Par définition, un champion est une exception, un être à part. Statistiquement, un éleveur, aussi doué et chanceux soit-il, a peu de chance de produire un gagnant de Grand Steeple-Chase de Paris. Alors remporter quatre des six dernières éditions, cela tient du miracle ! C’est l’exploit que viennent de réaliser Benoît Gabeur et son épouse.

L’élevage français des sauteurs est le meilleur au monde. Avec un nombre inférieur de naissance, il arrive à faire jeu égal outre-Manche avec les Irlandais, tout en fournissant des champions sur les obstacles parisiens. Cette qualité est la résultante de plusieurs facteurs. Il y a la sélectivité d’Auteuil, la qualité du dressage français… et le talent des éleveurs de notre pays. Pourtant, même pour les meilleurs, remporter le Grand Steeple-Chase de Paris reste un rêve inassouvi. Un élément permet de mesurer la difficulté de l’exercice : dans l’actuel top-dix des éleveurs de sauteurs en France, seuls les Gabeur ont réussi à remporter la grande course.

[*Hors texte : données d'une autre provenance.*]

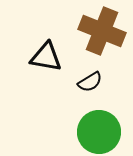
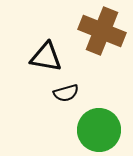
black semicircle: moved 24 px left, 11 px down; rotated 15 degrees clockwise
green circle: moved 2 px up
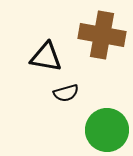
brown cross: moved 4 px down; rotated 12 degrees counterclockwise
green circle: moved 8 px right
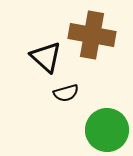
brown cross: moved 10 px left
black triangle: rotated 32 degrees clockwise
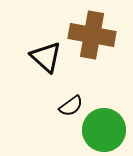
black semicircle: moved 5 px right, 13 px down; rotated 20 degrees counterclockwise
green circle: moved 3 px left
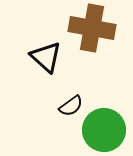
brown cross: moved 7 px up
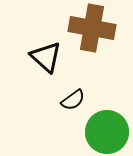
black semicircle: moved 2 px right, 6 px up
green circle: moved 3 px right, 2 px down
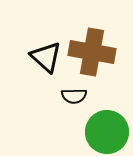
brown cross: moved 24 px down
black semicircle: moved 1 px right, 4 px up; rotated 35 degrees clockwise
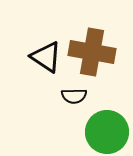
black triangle: rotated 8 degrees counterclockwise
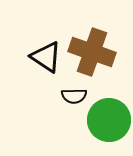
brown cross: rotated 9 degrees clockwise
green circle: moved 2 px right, 12 px up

Une édition, deux records. On the Go (Kamsin) a fait voler en éclat le temps de référence du Grand Steeple… établissant par la même occasion un autre record, à mettre au crédit de ses éleveurs. Personne n’avait jusqu’alors réussi à produire trois gagnants de quatre éditions en l’espace de six années. Par le passé, plusieurs illustres éleveurs ont profondément marqué le palmarès du Grand Steeple grâce à des phénomènes. Quatre des cinq victoires de Paul Boulard sont à mettre au crédit de Hyères III. Pierre de Montesson a atteint cinq victoires grâce à Katko (trois victoires) et Kotkijet (deux victoires). Mais sortir trois gagnants différents, en si peu de temps, c’est une performance inédite. Et ce n’est pas tout. Benoît Gabeur et son épouse sont actuellement en tête du palmarès provisoire des éleveurs français avec seulement douze chevaux en piste… soit quatre fois moins de sauteurs que le deuxième ! Même lorsqu’ils ne gagnent pas le Grand Steeple, comme en 2015, ils parviennent à conserver la pole position… qu’ils n’ont pas quittée depuis cette date. En 2016 et 2017, aucun autre éleveur n’a réussi à accéder au top-cinq avec moins de quinze chevaux.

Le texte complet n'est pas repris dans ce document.